Exercise
What is needed is the exact text of each line in the listing below from the one with "please contact the manufacturer directly." up to and including the one with "Excavation and site clearance are", and no pictures.
========================
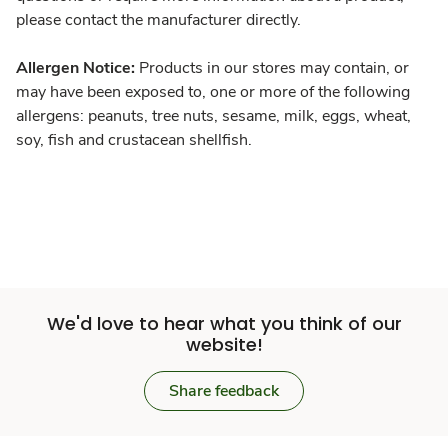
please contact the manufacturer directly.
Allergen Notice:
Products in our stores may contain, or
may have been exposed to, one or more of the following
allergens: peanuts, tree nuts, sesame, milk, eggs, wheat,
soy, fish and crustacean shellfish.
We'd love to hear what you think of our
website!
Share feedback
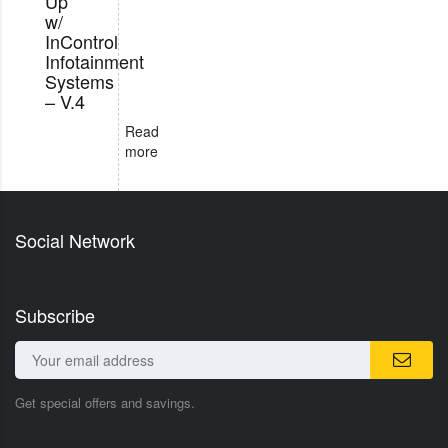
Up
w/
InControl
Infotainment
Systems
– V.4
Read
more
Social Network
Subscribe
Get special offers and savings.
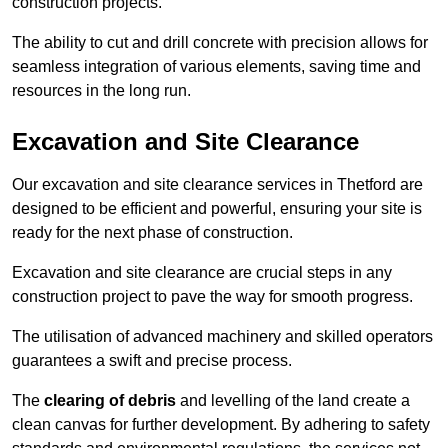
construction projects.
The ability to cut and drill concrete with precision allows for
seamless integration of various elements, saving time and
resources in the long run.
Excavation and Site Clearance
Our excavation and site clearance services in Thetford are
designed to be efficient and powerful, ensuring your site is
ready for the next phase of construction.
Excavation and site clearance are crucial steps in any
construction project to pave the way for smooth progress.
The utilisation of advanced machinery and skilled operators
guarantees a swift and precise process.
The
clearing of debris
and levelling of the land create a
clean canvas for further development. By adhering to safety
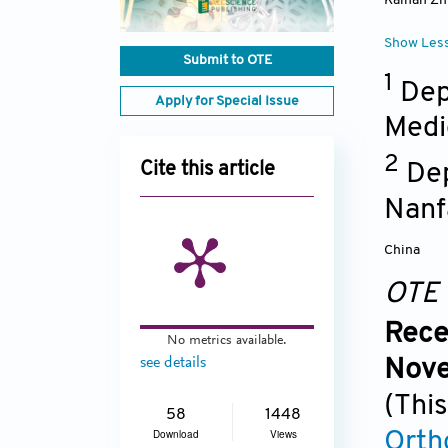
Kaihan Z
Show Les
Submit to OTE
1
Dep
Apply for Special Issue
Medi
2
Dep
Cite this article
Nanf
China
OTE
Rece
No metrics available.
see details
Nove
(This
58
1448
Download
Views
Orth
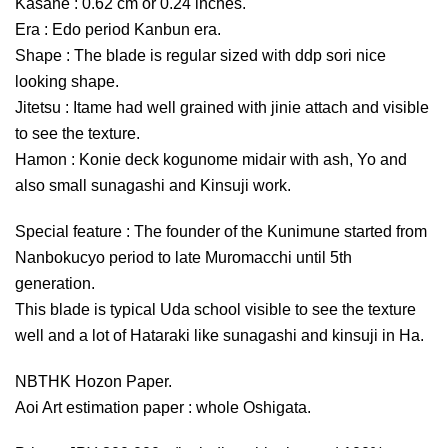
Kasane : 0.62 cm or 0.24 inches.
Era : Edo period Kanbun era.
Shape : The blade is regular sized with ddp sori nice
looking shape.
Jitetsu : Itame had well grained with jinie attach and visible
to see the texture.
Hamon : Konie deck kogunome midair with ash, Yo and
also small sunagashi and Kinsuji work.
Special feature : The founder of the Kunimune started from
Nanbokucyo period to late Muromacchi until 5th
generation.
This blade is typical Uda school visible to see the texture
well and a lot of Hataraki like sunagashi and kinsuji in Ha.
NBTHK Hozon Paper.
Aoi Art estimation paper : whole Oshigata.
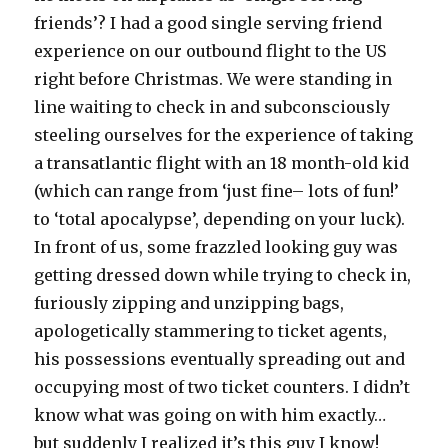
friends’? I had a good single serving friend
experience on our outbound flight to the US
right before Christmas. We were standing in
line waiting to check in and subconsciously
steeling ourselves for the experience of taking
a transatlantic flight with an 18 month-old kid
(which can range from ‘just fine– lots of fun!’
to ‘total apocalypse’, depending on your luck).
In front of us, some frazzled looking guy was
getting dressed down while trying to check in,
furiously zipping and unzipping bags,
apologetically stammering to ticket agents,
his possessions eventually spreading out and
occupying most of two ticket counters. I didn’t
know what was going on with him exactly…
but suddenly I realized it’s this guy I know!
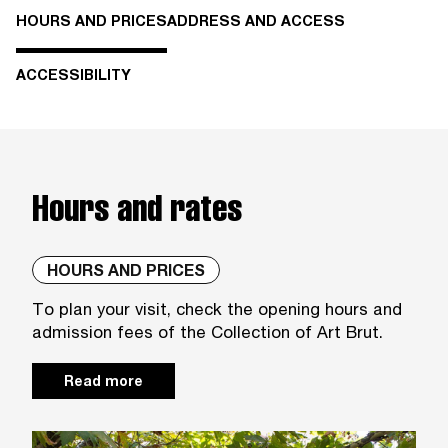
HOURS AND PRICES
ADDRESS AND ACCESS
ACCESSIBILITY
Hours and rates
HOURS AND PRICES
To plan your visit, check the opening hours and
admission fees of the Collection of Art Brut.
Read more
========================
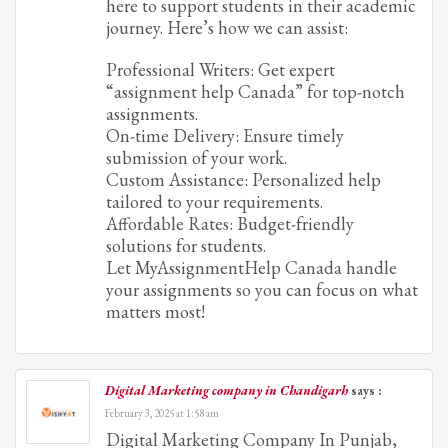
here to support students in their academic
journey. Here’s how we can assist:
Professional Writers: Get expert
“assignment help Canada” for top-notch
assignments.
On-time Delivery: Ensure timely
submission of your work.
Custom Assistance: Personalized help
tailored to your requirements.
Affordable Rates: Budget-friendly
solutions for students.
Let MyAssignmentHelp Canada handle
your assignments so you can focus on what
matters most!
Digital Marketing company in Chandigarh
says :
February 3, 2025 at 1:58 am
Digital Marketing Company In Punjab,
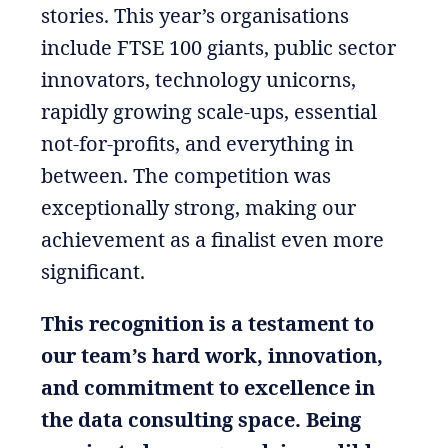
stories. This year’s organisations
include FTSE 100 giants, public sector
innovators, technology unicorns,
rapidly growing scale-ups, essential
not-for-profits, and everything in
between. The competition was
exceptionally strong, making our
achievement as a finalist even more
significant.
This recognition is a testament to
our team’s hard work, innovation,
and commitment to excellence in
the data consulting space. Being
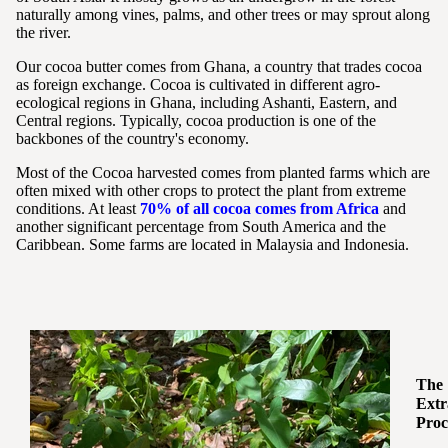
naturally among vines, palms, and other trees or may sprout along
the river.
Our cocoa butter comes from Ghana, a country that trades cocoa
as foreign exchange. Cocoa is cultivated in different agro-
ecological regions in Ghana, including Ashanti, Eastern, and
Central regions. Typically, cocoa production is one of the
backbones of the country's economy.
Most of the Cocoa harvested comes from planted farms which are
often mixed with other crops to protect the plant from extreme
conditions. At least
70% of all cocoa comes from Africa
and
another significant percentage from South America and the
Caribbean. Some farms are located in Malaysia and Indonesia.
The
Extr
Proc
========================
Result of the task
please contact the manufacturer directly.
Allergen Notice:
Products in our stores may contain, or
may have been exposed to, one or more of the following
allergens: peanuts, tree nuts, sesame, milk, eggs, wheat,
soy, fish and crustacean shellfish.
We'd love to hear what you think of our
website!
Share feedback
Up
w/
InControl
Infotainment
Systems
– V.4
Read
more
Social Network
Subscribe
Get special offers and savings.
construction projects.
The ability to cut and drill concrete with precision allows for
seamless integration of various elements, saving time and
resources in the long run.
Excavation and Site Clearance
Our excavation and site clearance services in Thetford are
designed to be efficient and powerful, ensuring your site is
ready for the next phase of construction.
Excavation and site clearance are crucial steps in any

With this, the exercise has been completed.